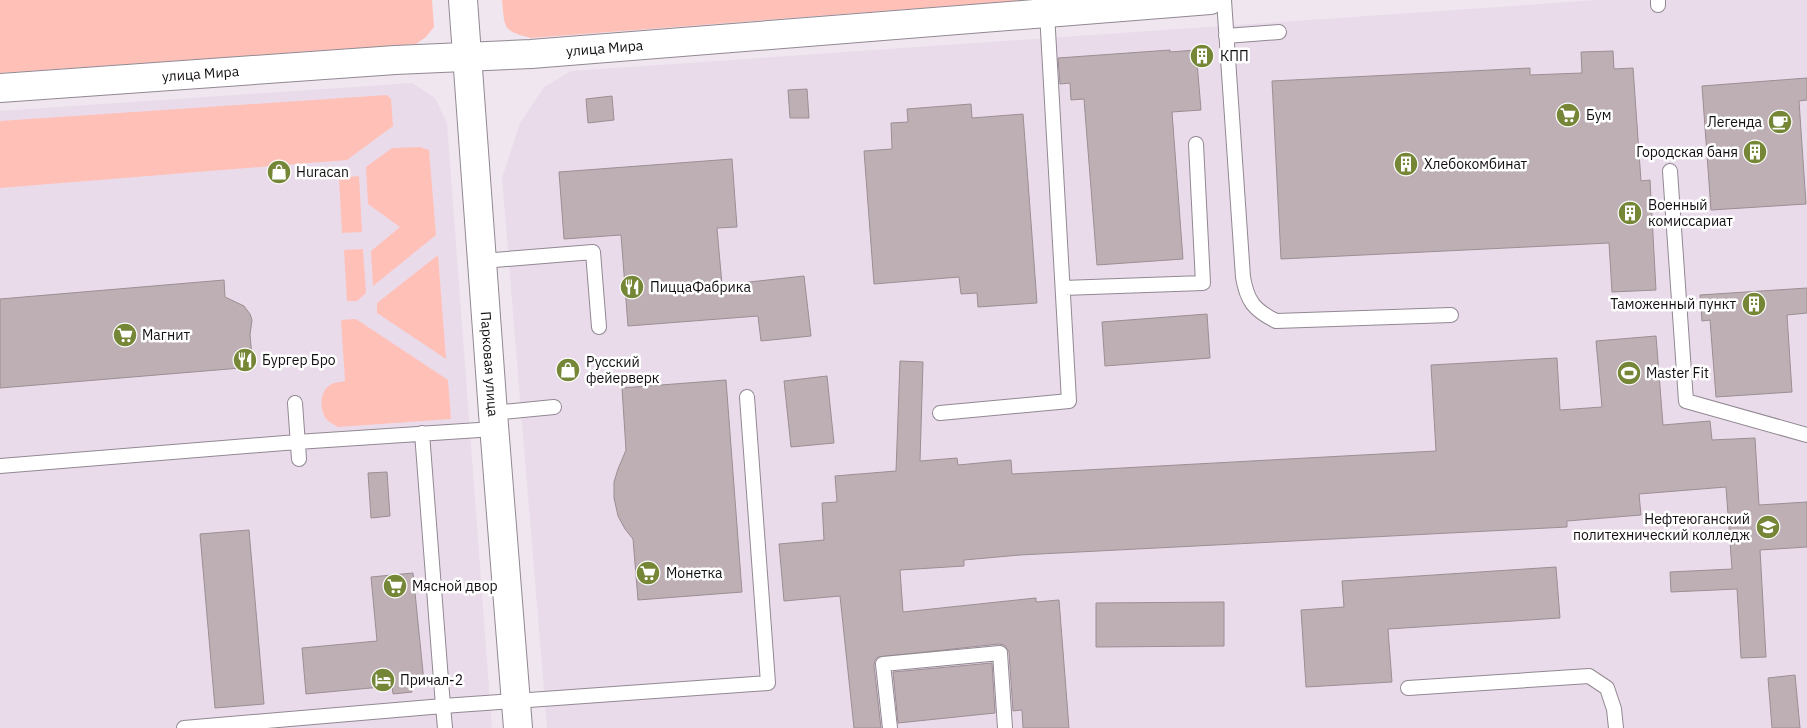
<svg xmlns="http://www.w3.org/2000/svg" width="1807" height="728" font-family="'IBM Plex Sans',sans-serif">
	<rect width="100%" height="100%" fill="#efe6f0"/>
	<!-- built -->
	<path fill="#eadbeb" d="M1597,0H1807V728H547L502,178L520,123L544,87L571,71Z
		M412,83L435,98L447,123L492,728H0V111Z"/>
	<!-- green -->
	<path fill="#ffc0b8" d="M0,0H432L434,27L426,37L416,44L0,73Z
		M502,0H1027L531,38C502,31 505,28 502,0Z
		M387,95L391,99L393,126L347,160L0,188V121Z
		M420,147L429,150L436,235L373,286L371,251L400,227L368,204L366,167L392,148Z
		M359,176L362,232L342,233L339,178Z
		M363,249L366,293L357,301H347L344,250Z
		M438,255L446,359L377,313V303Z
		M356,319L448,380L451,419L338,427C335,425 331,423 328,421C318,410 319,388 334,383C337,382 342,382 345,381L341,320Z"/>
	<!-- building -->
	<path fill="#bdafb4" stroke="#9c8e93" d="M1170,50V52L1196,50L1201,110L1172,112L1183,259L1097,265L1084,99L1071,100L1070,83L1060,84L1058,58Z
		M1613,51L1614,69L1633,68L1641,181L1650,180L1656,290L1612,292L1609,243L1281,259L1272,81L1530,68V75L1582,73L1581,52Z
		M1807,78V100L1799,101L1806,204L1711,210L1702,86Z
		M807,89L809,118H790L788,90Z
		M612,96L614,120L588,123L586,99Z
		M971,104L972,118L1023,114L1037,303L978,307L977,293L961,294L959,277L874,284L864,151L892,149L891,123L908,122L907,109Z
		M732,159L737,227L717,228L722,285L804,276L811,336L761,341L758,316L628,326L621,235L564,239L559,172Z
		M224,280L225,297L244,306L250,314L252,320L250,335L253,367L0,388V299Z
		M1807,288V313L1787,315L1792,392L1716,397L1710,320L1702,321L1700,295Z
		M1207,314L1210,358L1105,366L1102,322Z
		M1656,336L1663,425L1710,421L1712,440L1755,438L1759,505L1807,502V547L1760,550L1766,657L1741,658L1737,589L1671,592L1670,572L1732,569L1726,487L1639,494L1641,515L1567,521V527L1020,555L964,560V566L900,570L903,612L1036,598V602L1059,600L1069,728H1023L1022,710L1013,711L1009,652L1004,645L999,644L878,657L875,660L874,665L881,728H854L840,596L784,601L779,544L824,540L822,503L837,502L835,476L896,471L900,361L923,362L920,461L957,458L958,465L1011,460L1012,474L1436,451L1431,365L1557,358L1560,410L1602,407L1596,341Z
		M827,376L834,443L791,447L784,381Z
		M726,380L742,592L638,600L633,539L625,529L618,516L614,498V482L618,469L626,450L622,388Z
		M387,472L390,516L371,518L368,473Z
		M249,530L264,704L215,708L200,534Z
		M1556,567L1560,618L1388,629L1392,682L1306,687L1301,610L1344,607L1342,581Z
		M413,573L424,682L411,684L412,692L393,694L392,686L306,694L302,648L377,641L371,577Z
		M1224,602V646L1096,647V603Z
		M992,663L995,713L898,723L893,672Z
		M1795,675L1800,728H1772L1768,678Z"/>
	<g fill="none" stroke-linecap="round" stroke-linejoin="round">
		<!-- service casing -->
		<g stroke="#918892" stroke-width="16">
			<path id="service" d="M1224,0L1243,277C1247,301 1254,310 1276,321L1451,315
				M1658,0V5
				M1226,36L1279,32
				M1670,171L1686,401L1807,435
				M482,261L593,252L599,327
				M1063,288L1203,283L1196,144
				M295,403L299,459
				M493,413L554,407
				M940,413L1069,401L1047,13
				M422,433L443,706L768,683L747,397
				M0,466L297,442L494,429
				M1408,688L1589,676L1607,688L1614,709L1616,728
				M184,728L443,706L445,728
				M890,728L883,664L1000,653L1005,728"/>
		</g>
		<!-- secondary casing -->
		<g stroke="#918892" stroke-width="30">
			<g id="secondary">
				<path id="s1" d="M463,0L493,413L518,728"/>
				<path id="s2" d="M0,88L395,60L531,54L1210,0"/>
			</g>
		</g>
		<!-- service -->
		<use href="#service" stroke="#fff" stroke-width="14"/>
		<!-- secondary -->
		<use href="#secondary" stroke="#fff" stroke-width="28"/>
	</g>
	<!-- icons -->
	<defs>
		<g id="building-disc" transform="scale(1.25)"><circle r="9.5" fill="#758737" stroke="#fff"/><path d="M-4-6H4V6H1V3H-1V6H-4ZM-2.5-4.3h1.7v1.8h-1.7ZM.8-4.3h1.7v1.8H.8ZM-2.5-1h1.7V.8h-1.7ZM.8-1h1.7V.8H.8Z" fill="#fff"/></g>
		<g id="supermarket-disc" transform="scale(1.25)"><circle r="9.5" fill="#758737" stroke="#fff"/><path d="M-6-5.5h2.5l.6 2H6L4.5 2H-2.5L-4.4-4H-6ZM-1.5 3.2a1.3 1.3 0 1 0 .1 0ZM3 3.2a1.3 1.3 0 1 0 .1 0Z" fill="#fff"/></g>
		<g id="cafe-disc" transform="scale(1.25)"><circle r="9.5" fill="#758737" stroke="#fff"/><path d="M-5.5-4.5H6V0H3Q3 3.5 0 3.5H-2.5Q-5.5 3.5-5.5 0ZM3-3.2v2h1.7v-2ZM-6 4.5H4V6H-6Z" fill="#fff"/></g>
		<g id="shop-disc" transform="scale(1.25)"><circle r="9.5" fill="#758737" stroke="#fff"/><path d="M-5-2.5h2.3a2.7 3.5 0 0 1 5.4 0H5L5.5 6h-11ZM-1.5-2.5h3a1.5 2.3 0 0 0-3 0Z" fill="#fff"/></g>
		<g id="restaurant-disc" transform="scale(1.25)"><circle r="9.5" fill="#758737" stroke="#fff"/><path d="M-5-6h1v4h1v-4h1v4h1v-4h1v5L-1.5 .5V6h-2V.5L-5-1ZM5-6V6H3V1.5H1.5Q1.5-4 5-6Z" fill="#fff"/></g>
		<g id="stadium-disc" transform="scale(1.25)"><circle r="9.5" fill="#758737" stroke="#fff"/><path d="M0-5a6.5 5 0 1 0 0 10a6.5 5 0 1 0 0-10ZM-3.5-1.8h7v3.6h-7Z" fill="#fff"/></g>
		<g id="university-disc" transform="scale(1.25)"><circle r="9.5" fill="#758737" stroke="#fff"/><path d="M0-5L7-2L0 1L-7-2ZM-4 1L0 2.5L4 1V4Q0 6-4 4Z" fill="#fff"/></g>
		<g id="hotel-disc" transform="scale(1.25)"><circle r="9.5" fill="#758737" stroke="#fff"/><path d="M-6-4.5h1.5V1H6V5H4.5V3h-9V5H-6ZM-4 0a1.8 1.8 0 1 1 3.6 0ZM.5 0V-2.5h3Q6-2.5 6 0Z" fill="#fff"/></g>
	</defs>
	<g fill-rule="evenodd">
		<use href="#building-disc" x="1202" y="56"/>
		<use href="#supermarket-disc" x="1568" y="115"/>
		<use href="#cafe-disc" x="1780" y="122"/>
		<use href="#building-disc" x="1755" y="152"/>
		<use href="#building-disc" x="1406" y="164"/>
		<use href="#shop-disc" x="279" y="172"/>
		<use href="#building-disc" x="1630" y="213"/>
		<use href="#restaurant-disc" x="632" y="287"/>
		<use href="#building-disc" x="1754" y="304"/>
		<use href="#supermarket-disc" x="125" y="335"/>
		<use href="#restaurant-disc" x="245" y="360"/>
		<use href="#shop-disc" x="568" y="370"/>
		<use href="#stadium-disc" x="1629" y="373"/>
		<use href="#university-disc" x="1768" y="527"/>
		<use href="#supermarket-disc" x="648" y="573"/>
		<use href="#supermarket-disc" x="395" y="586"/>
		<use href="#hotel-disc" x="383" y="680"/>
	</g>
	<g text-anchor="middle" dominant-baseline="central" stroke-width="5" stroke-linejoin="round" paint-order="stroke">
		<!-- street labels -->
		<g font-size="14" fill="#120e12" stroke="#fff">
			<text stroke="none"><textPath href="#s2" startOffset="606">улица Мира</textPath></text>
			<text stroke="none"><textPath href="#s2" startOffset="201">улица Мира</textPath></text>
			<text stroke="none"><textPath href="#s1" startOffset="365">Парковая улица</textPath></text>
		</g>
		<!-- poi labels -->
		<g font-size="14" fill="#120e12" stroke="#fff" text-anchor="start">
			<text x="1220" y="56">КПП</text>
			<text x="1586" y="115">Бум</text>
			<text x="1762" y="122" text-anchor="end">Легенда</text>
			<text x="1738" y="152" text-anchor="end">Городская баня</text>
			<text x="1424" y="164">Хлебокомбинат</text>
			<text x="296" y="172">Huracan</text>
			<text x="1648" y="205">Военный<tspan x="1648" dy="16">комиссариат</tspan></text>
			<text x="650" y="287">ПиццаФабрика</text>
			<text x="1736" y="304" text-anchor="end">Таможенный пункт</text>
			<text x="142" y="335">Магнит</text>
			<text x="262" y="360">Бургер Бро</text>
			<text x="586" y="362">Русский<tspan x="586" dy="16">фейерверк</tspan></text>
			<text x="1646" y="373">Master Fit</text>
			<text x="1750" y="519" text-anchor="end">Нефтеюганский<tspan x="1750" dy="16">политехнический колледж</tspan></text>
			<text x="666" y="573">Монетка</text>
			<text x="412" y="586">Мясной двор</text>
			<text x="400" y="680">Причал-2</text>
		</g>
	</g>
</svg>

________________________________________

Each line above that contains "round" counts once; report the total of such lines and nothing more.

Finished task: 2